In 1900-02, he made a trip around the world that included several mountain-climbing expeditions, making world’s records by climbing what had been considered the unclimbable. He studied the Hindu spiritual discipline of Yoga, Ceylon, 1901; traveled to Cairo, 1904; revisited Ceylon for big-game shooting, 1904; walked across China, 1906.
Meanwhile he was delving deeper and deeper into magic, exposing racketeers and charlatans and making many enemies as well as friends.

     

He was compared to “Jack the Ripper, a bad man. . . . He eats babies. . . . He worships the devil. . . . He is an evil genius.” His dozens of books were called erotic, obscene, blasphemous, indecent, corrupt, perverted, pagan, decadent, sensual and what not, and the legend of Aleister Crowley began to grow more serious. Yet in spite of all the mud flung at him, he ignored the attacks and did not defend himself against them, believing they were unworthy of reply. Crowley claims he has no motive for deception, because, “I don’t give a damn for the whole human race—you’re nothing but a pack of cards!”

     

He simply disappears from time to time and turns up in strange places throughout the world, then reappears in his old haunts in London, looking years younger, refreshed in body and mind.

     

He was in America before and during the World War and engaged in many escapades. Suffice to say that he worked to bring America to the side of England; and then, when America entered the war, he became an agent of the Department of Justice. The war over, Crowley went to Sicily, where he lived in a villa called The Abbey of Thelema.
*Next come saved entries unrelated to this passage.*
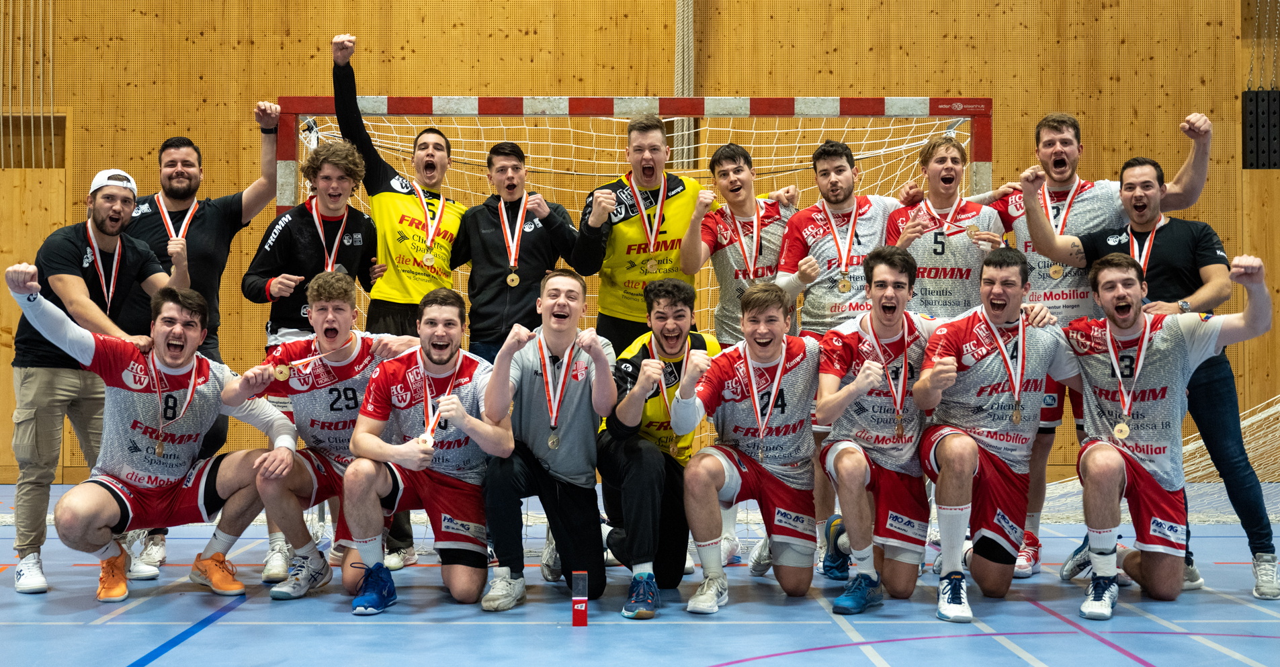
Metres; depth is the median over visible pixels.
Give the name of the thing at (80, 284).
man
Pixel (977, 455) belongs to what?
man
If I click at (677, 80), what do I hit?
rope
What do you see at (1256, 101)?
black panel
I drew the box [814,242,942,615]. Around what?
man
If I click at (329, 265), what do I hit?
medal
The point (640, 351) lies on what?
man
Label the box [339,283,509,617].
man
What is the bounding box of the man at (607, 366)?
[476,270,618,613]
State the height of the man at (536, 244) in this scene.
1.750 m
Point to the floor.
(265, 608)
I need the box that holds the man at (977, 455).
[911,245,1082,624]
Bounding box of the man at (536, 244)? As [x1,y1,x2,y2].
[450,139,581,366]
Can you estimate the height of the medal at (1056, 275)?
0.429 m
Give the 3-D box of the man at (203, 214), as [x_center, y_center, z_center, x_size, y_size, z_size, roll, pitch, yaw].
[-2.049,0.009,5.725,0.681,1.995,0.711,0,-1,-1]
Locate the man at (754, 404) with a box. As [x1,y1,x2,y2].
[669,278,822,615]
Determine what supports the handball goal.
on the floor
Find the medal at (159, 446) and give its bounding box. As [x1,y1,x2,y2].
[147,354,200,455]
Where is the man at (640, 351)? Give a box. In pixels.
[595,276,716,615]
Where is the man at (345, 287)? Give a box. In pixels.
[238,270,412,604]
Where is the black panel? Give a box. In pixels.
[1241,88,1279,168]
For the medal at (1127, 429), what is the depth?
4.71 m
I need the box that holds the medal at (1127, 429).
[1104,315,1154,440]
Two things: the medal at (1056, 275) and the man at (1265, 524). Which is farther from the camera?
the medal at (1056, 275)
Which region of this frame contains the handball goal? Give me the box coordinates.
[267,92,999,559]
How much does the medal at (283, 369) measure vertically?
0.181 m
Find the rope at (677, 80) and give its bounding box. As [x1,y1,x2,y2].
[672,0,698,170]
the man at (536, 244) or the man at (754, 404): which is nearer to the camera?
the man at (754, 404)
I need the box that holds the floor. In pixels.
[0,481,1279,666]
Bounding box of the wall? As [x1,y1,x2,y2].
[0,0,1279,492]
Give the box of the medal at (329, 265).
[307,196,348,272]
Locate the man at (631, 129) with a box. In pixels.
[571,114,708,354]
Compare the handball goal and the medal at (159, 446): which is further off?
the handball goal
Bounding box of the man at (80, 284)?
[6,173,200,593]
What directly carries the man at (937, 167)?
on the floor
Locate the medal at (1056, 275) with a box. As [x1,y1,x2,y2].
[1040,180,1080,281]
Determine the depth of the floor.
4.31 m
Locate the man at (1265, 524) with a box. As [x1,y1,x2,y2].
[1030,157,1279,598]
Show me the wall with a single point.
(516, 80)
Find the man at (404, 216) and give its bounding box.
[333,30,471,574]
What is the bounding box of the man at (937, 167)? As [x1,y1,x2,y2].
[886,135,1005,321]
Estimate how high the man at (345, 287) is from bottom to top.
1.196 m
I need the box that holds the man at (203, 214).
[122,104,284,571]
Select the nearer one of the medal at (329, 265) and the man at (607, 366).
the man at (607, 366)
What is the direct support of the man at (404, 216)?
on the floor
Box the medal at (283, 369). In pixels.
[271,340,347,378]
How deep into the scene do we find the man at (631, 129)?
5.85 m

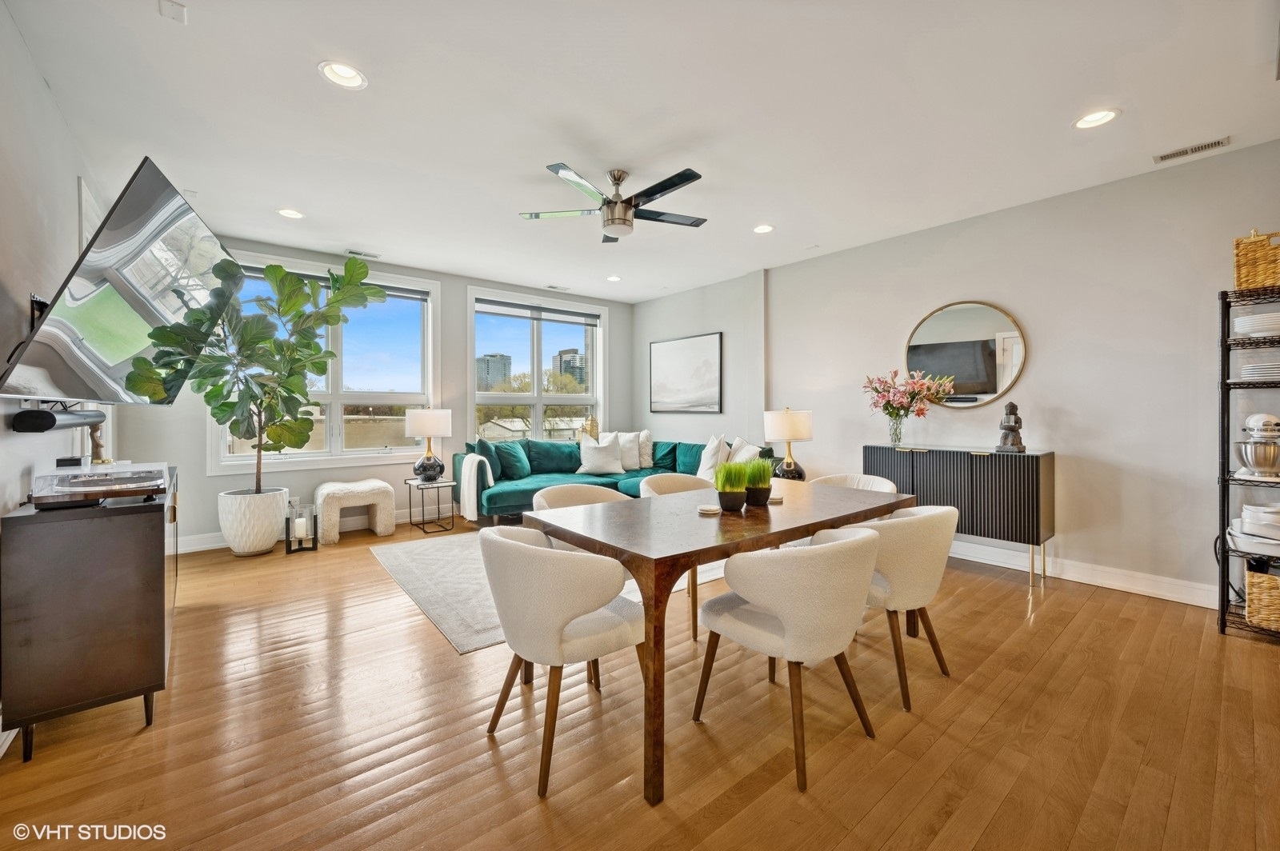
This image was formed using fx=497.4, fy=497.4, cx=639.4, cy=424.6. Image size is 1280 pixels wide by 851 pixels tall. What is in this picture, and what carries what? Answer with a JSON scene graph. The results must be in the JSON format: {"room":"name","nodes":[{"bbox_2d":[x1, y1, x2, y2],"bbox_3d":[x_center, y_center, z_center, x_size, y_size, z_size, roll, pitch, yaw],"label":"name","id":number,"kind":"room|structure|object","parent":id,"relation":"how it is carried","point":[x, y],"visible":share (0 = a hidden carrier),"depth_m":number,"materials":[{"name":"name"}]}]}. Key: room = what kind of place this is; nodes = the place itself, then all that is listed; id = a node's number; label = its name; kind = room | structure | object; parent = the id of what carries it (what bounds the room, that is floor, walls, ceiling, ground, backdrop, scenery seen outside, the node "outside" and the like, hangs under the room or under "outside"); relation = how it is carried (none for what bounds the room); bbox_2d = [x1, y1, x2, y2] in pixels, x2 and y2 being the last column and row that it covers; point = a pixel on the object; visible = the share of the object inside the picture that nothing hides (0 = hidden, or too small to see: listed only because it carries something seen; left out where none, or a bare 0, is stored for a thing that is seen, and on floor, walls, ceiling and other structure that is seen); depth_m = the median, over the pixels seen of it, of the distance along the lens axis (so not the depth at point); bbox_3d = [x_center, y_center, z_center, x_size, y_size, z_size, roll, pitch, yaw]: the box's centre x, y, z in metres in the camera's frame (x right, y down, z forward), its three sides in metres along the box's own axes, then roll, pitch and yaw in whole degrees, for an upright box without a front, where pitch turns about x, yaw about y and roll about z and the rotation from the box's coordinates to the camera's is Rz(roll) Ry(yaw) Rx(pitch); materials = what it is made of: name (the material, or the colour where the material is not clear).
{"room":"dining room","nodes":[
{"label":"dining room","id":0,"kind":"room"},
{"bbox_2d":[0,1,120,750],"bbox_3d":[-2.128,-0.232,1.381,0.169,2.762,7.103,-1,1,-39],"label":"left wall","id":1,"kind":"structure","parent":0,"point":[36,88],"depth_m":2.14,"materials":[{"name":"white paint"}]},
{"bbox_2d":[11,406,106,434],"bbox_3d":[-2.549,-0.016,2.215,0.138,0.092,0.788,-1,1,-39],"label":"soundbar","id":2,"kind":"object","parent":1,"relation":"attached to","point":[51,420],"visible":0.94,"depth_m":2.00,"materials":[{"name":"black"}]},
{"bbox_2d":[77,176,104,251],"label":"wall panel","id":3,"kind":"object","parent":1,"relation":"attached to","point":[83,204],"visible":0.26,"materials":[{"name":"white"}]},
{"bbox_2d":[0,156,236,402],"bbox_3d":[-2.342,-0.559,2.271,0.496,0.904,1.365,-1,1,-39],"label":"television","id":4,"kind":"object","parent":1,"relation":"attached to","point":[46,361],"visible":0.95,"depth_m":2.05,"materials":[{"name":"black glass"}]},
{"bbox_2d":[114,232,632,551],"bbox_3d":[-2.227,-0.333,5.771,5.385,2.800,0.188,-1,1,-39],"label":"back wall","id":5,"kind":"structure","parent":0,"point":[459,282],"depth_m":5.33,"materials":[{"name":"grey paint"}]},
{"bbox_2d":[176,504,450,553],"bbox_3d":[-2.366,1.004,5.618,5.185,0.133,0.017,-1,1,-39],"label":"baseboard","id":6,"kind":"structure","parent":5,"relation":"attached to","point":[216,544],"depth_m":4.71,"materials":[{"name":"white paint"}]},
{"bbox_2d":[208,250,439,471],"bbox_3d":[-3.070,-0.569,5.056,1.923,2.011,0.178,-1,1,-39],"label":"window","id":7,"kind":"structure","parent":5,"relation":"in","point":[337,400],"depth_m":5.15,"materials":[{"name":"white glass"}]},
{"bbox_2d":[235,264,429,301],"bbox_3d":[-3.052,-1.432,5.026,1.687,0.106,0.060,-1,1,-39],"label":"window blind","id":8,"kind":"object","parent":7,"relation":"attached to","point":[419,298],"visible":0.45,"depth_m":5.18,"materials":[{"name":"grey"}]},
{"bbox_2d":[468,287,605,443],"bbox_3d":[-1.312,-0.590,6.522,1.953,2.048,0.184,-1,1,-39],"label":"window","id":9,"kind":"structure","parent":5,"relation":"in","point":[539,400],"depth_m":6.49,"materials":[{"name":"glass"}]},
{"bbox_2d":[477,297,601,326],"bbox_3d":[-1.265,-1.432,6.420,1.636,0.138,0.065,-1,1,-39],"label":"window blind","id":10,"kind":"object","parent":9,"relation":"attached to","point":[494,303],"visible":0.99,"depth_m":6.34,"materials":[{"name":"grey fabric"}]},
{"bbox_2d":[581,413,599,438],"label":"gold ornament","id":11,"kind":"object","parent":9,"relation":"in","point":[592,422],"visible":0.63,"depth_m":6.49,"materials":[{"name":"gold"}]},
{"bbox_2d":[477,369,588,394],"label":"trees","id":12,"kind":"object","parent":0,"point":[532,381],"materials":[{"name":"green plant"}]},
{"bbox_2d":[0,508,1279,850],"bbox_3d":[0.078,1.192,2.676,5.635,0.102,7.663,-1,1,-39],"label":"floor","id":13,"kind":"structure","parent":0,"point":[1068,641],"depth_m":1.84,"materials":[{"name":"brown wood"}]},
{"bbox_2d":[1,466,179,763],"bbox_3d":[-2.372,0.727,2.276,0.425,0.853,1.330,-1,1,-39],"label":"media cabinet","id":14,"kind":"object","parent":13,"relation":"on","point":[144,542],"visible":0.88,"depth_m":1.78,"materials":[{"name":"wood"}]},
{"bbox_2d":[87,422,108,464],"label":"figurine","id":15,"kind":"object","parent":14,"relation":"on","point":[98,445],"visible":0.66,"depth_m":2.56,"materials":[{"name":"brown"}]},
{"bbox_2d":[29,461,169,508],"bbox_3d":[-2.148,0.239,2.010,0.369,0.121,0.475,-1,1,-39],"label":"turntable","id":16,"kind":"object","parent":14,"relation":"on","point":[66,490],"visible":0.99,"depth_m":1.91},
{"bbox_2d":[217,487,288,554],"bbox_3d":[-3.337,0.839,4.335,0.494,0.517,0.503,-1,1,-39],"label":"planter","id":17,"kind":"object","parent":13,"relation":"on","point":[271,539],"visible":0.89,"depth_m":4.14,"materials":[{"name":"white ceramic"}]},
{"bbox_2d":[132,252,380,496],"bbox_3d":[-2.943,-0.375,4.069,1.261,2.063,1.367,0,1,22],"label":"fiddle leaf fig","id":18,"kind":"object","parent":17,"relation":"in","point":[289,390],"visible":0.94,"depth_m":3.97,"materials":[{"name":"green plant"}]},
{"bbox_2d":[284,500,319,553],"bbox_3d":[-2.976,0.882,4.375,0.210,0.423,0.208,-1,1,-39],"label":"lantern","id":19,"kind":"object","parent":13,"relation":"on","point":[286,539],"visible":0.99,"depth_m":4.33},
{"bbox_2d":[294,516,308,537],"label":"candle","id":20,"kind":"object","parent":19,"relation":"in","point":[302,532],"visible":0.98,"depth_m":4.33,"materials":[{"name":"white wax"}]},
{"bbox_2d":[313,479,396,543],"bbox_3d":[-2.766,0.832,4.859,0.658,0.510,0.487,-1,1,-39],"label":"ottoman","id":21,"kind":"object","parent":13,"relation":"on","point":[331,485],"visible":0.99,"depth_m":4.70,"materials":[{"name":"fabric"}]},
{"bbox_2d":[405,477,458,533],"bbox_3d":[-2.155,0.833,5.131,0.413,0.481,0.453,-1,1,-39],"label":"side table","id":22,"kind":"object","parent":13,"relation":"on","point":[422,487],"visible":0.92,"depth_m":5.07,"materials":[{"name":"black metal"}]},
{"bbox_2d":[404,407,453,480],"bbox_3d":[-2.173,0.200,5.171,0.435,0.769,0.436,-1,1,-39],"label":"table lamp","id":23,"kind":"object","parent":22,"relation":"on","point":[417,428],"visible":1,"depth_m":5.03,"materials":[{"name":"white fabric"}]},
{"bbox_2d":[368,527,720,654],"bbox_3d":[-0.533,1.103,4.137,2.653,0.012,2.364,-1,1,-39],"label":"rug","id":24,"kind":"object","parent":13,"relation":"on","point":[417,559],"visible":0.42,"depth_m":3.49,"materials":[{"name":"grey carpet"}]},
{"bbox_2d":[477,525,643,798],"bbox_3d":[-0.279,0.775,1.898,0.602,0.777,0.611,-1,1,-39],"label":"dining chair","id":25,"kind":"object","parent":13,"relation":"on","point":[607,614],"visible":0.98,"depth_m":1.67,"materials":[{"name":"beige fabric"}]},
{"bbox_2d":[532,483,628,510],"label":"dining chair","id":26,"kind":"object","parent":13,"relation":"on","point":[574,490],"visible":0.22,"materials":[{"name":"beige fabric"}]},
{"bbox_2d":[456,436,773,522],"bbox_3d":[-0.272,0.619,5.322,2.736,0.908,2.560,-1,1,-39],"label":"sectional sofa","id":27,"kind":"object","parent":13,"relation":"on","point":[492,497],"visible":0.44,"depth_m":5.49,"materials":[{"name":"teal fabric"}]},
{"bbox_2d":[460,454,495,522],"bbox_3d":[-1.655,0.637,5.075,0.321,0.611,0.434,-1,1,-39],"label":"throw blanket","id":28,"kind":"object","parent":27,"relation":"on","point":[492,482],"visible":0.91,"depth_m":4.90,"materials":[{"name":"white fabric"}]},
{"bbox_2d":[472,438,502,479],"bbox_3d":[-1.641,0.375,5.415,0.233,0.455,0.495,0,1,4],"label":"teal pillow","id":29,"kind":"object","parent":27,"relation":"on","point":[484,447],"visible":0.64,"depth_m":5.30,"materials":[{"name":"teal fabric"}]},
{"bbox_2d":[493,440,531,478],"bbox_3d":[-1.454,0.401,5.626,0.256,0.411,0.508,0,1,27],"label":"teal pillow","id":30,"kind":"object","parent":27,"relation":"on","point":[507,453],"visible":0.95,"depth_m":5.53,"materials":[{"name":"teal fabric"}]},
{"bbox_2d":[576,433,624,474],"bbox_3d":[-0.473,0.358,5.942,0.567,0.464,0.312,0,1,-10],"label":"white pillow","id":31,"kind":"object","parent":27,"relation":"on","point":[594,460],"visible":1,"depth_m":5.86,"materials":[{"name":"white fabric"}]},
{"bbox_2d":[613,430,647,469],"bbox_3d":[-0.148,0.306,6.164,0.523,0.481,0.248,0,1,12],"label":"white pillow","id":32,"kind":"object","parent":27,"relation":"on","point":[637,455],"visible":0.73,"depth_m":6.09,"materials":[{"name":"white fabric"}]},
{"bbox_2d":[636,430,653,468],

There he continued to formulate his new religion, which he calls The Law of Thelema, the summary of which is, Do What Thou Wilt—a command from the gods to man. He was charged with establishing a love cult, because he welcomed both sexes, his religion being naturalistic. Wild stories began about bestial orgies, eating little cakes made of goat’s blood, honey and grain, raw and aged, making a terrible stench; of using every drug from the Orient to the Occident, the abbey being “an inferno, a maelstrom of filth and obscenity.” Italy expelled him from the island. France wouldn’t have him either; so he returned to London. He tells his side of the story in an amazing book, published in 1922, called “The Diary of a Drug Fiend.” The book made sensational front page news in London. One headline read, A Book for Burning! The publishers became frightened after the third thousand were sold and withdrew it from circulation. . . . Another campaign started against him, and he disappeared. I later saw a newspaper headline in America stating that he was dead, yet in 1929 he turned up in London. The press urged that he not be re-admitted to England, yet on his arrival in London, Crowley dined with one of the Scotland Yard chiefs!

     

No one seems to actually know much about him, yet everyone claims to: and some rare pamphlets have been printed about him as well as one book of one hundred copies. He makes you feel that he knows what is going on behind the scenes, not only in the world, but in others. He is a man about whom men quarrel. Intensely magnetic, he attracts people or repels them with equal violence. His personality seems to breed rumors. Everywhere they follow him. One knows him as a poet, another as a critic of American literature. Others know him as a holder of some of the world’s records for mountain-climbing, or warn you against him as a thoroughly bad man, a Satanish devil worshipper steeped in black magic, the high priest Beelzebub. An actor knew him only as a theatrical producer and the designer of extraordinary costumes. A publisher said that Crowley was an essayist and philosopher whose books, nearly all privately printed, were masterpieces of modern printing. By others he is pictured as a big-game hunter, a gambler, an editor, an explorer. Some day he is a great genius, others that he is a master faker.